In [None]:
import subprocess

# Research

[Exiftool](https://exiftool.org/geotag.html) already has some sophisicated functionality
for geotagging photos. Notes

- Supports some GPS log formats "out of the box", including GPX, NMEA, and KML, but it's also
  possible to define a custom CSV file (with specific header names). See exiftool [CSV
  format](exiftool.org/geotag.html#CSVFormat). "Required columns are GPSDateTime (or
  GPSDateStamp and GPSTimeStamp), GPSLatitude and GPSLongitude. All other columns are
  optional, and unrecognized columns are ignored."
- The geotagging is based on having images that already are correctly timestamped (in
  EXIF metadata). Positions for a given image time are then linearly interpolated from
  the time-posision pairs in the CSV file. In my case (extracting images from video) I
  may have to manually write the time to the EXIF metadata first. There are many
  time-related tags. "When extracting from file, timestamps are taken from the first
  available of the following tags: Image timestamp: SubSecDateTimeOriginal,
  SubSecCreateDate, SubSecModifyDate, DateTimeOriginal, CreateDate, ModifyDate,
  FileModifyDate"
- Setting e.g. SubSecDateTimeOriginal is probably best achieved with
  pyexiftool.PyExifToolHelper.set_tags() (see
  [docs](https://sylikc.github.io/pyexiftool/examples.html#setting-tags))

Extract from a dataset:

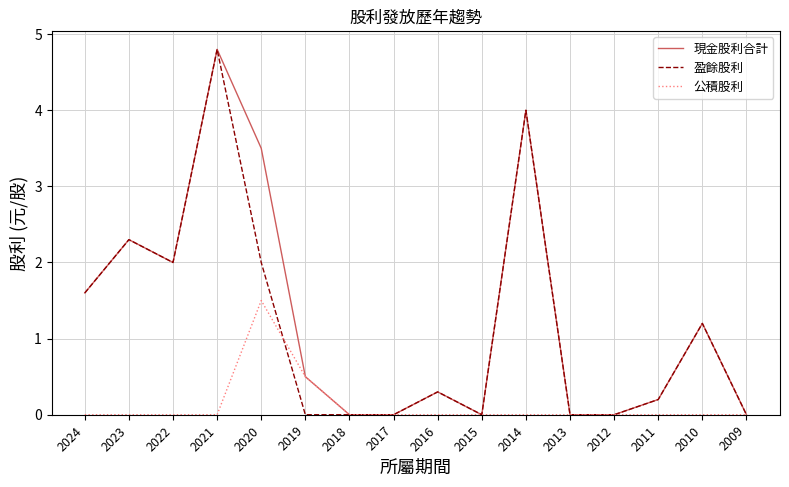

Which category has the highest value across all series?

2021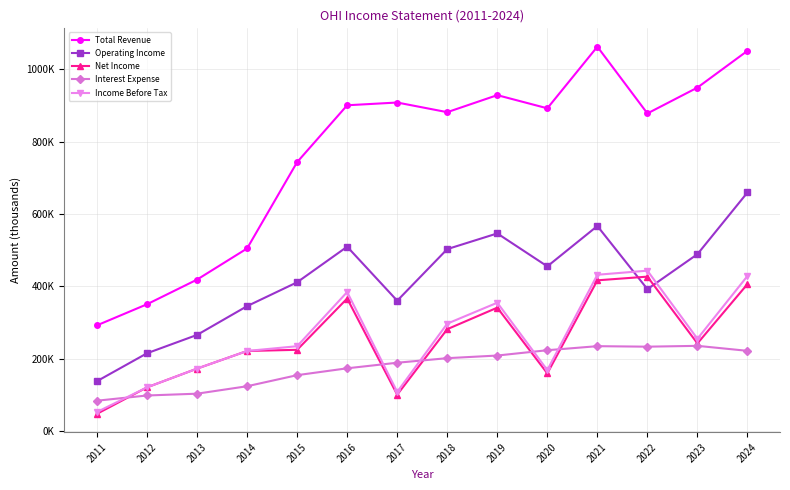

At how many categories does at least one series exceed 494777?

11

# Review of code for extracting images from video

Considering building a separate python package for extraction of images from video
transects. The code developed so far is based on some different data sources:

Image data:
- Video from GoPro
- "Time lapse" images from GoPro

GPS tracks:
- Trimble Catalyst + GPS logger -> CSV (time in local time?), GPX, NMEA(?)
- Otter -> NMEA (original), CSV (processed)
- "Skippo" GPS track from mobile phone (Smøla) (?)

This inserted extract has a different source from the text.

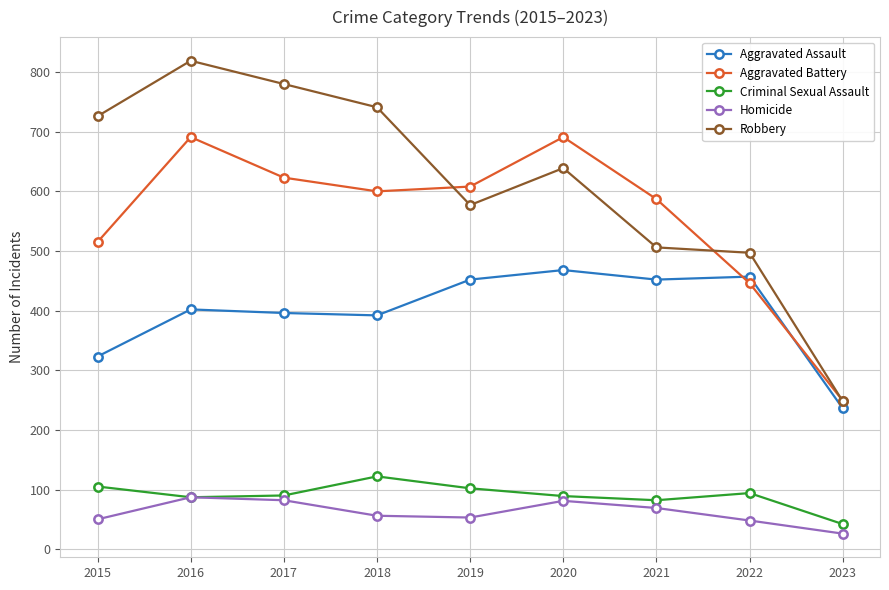

What is the difference between the maximum and second lowest values in the Aggravated Assault series?

145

The general workflow is as follows:
- List / search for GPS track CSV file
- List / search for video files
- Use get_video_data() to get video data organized as Pandas dataframe. The function accepts time zone information.
- Use xxx_csv_to_geodataframe() to get all CSV positions (where "xxx" represents
  variations; "otter", "track", "yx") and return data as geodataframe. This can be very
  densely sampled (tens of samples per second for Otter) or less densely sampled.
- Reduce the number of data points by spatial filtering using filter_gdf_on_distance()
- Cryptically "prepare_gdf_with_video_data", doing many things that probably could be
  split into multiple functions: Excluding points outside video window. Adding video
  file and relative time within video for each point. 
- Finally, using extract_images_from_video() to both extract images from video and save
  the corresponding position in a GeoPackage file. **This function could be changed to
  extract the image and save the position data as an EXIF tag instead**.

The code works, but "smells" a bit (according to my new preferences, at least). 

THe geodataframe format was chosen because it seemed like a good match with reading a
CSV file with positions and writing a GPKG file with points. However, a workflow where
the dataframe is continuously expanded and modified seems a bit clunky. Or? Does it just
feel like it because I'm not used to it?

# Pros / cons of switching to geotagged photos
Pros:
- Each photo is a self-contained "unit". No need to distribute separate file with
  positions.
- Import of geotagged photos supported by GIS software (but not e.g. Google Earth).

Cons:
- More work!
- Users end up with something similar to the geopackage file anyway - so there's not
  much gained in the end.

# Code refactoring alternatives
- Introduce typing
- Split into smaller functions with single responsibilities
- Using OOP? If there's any reason to.
- Try to generalize data formats
- Consider alterantives to Pandas data structures.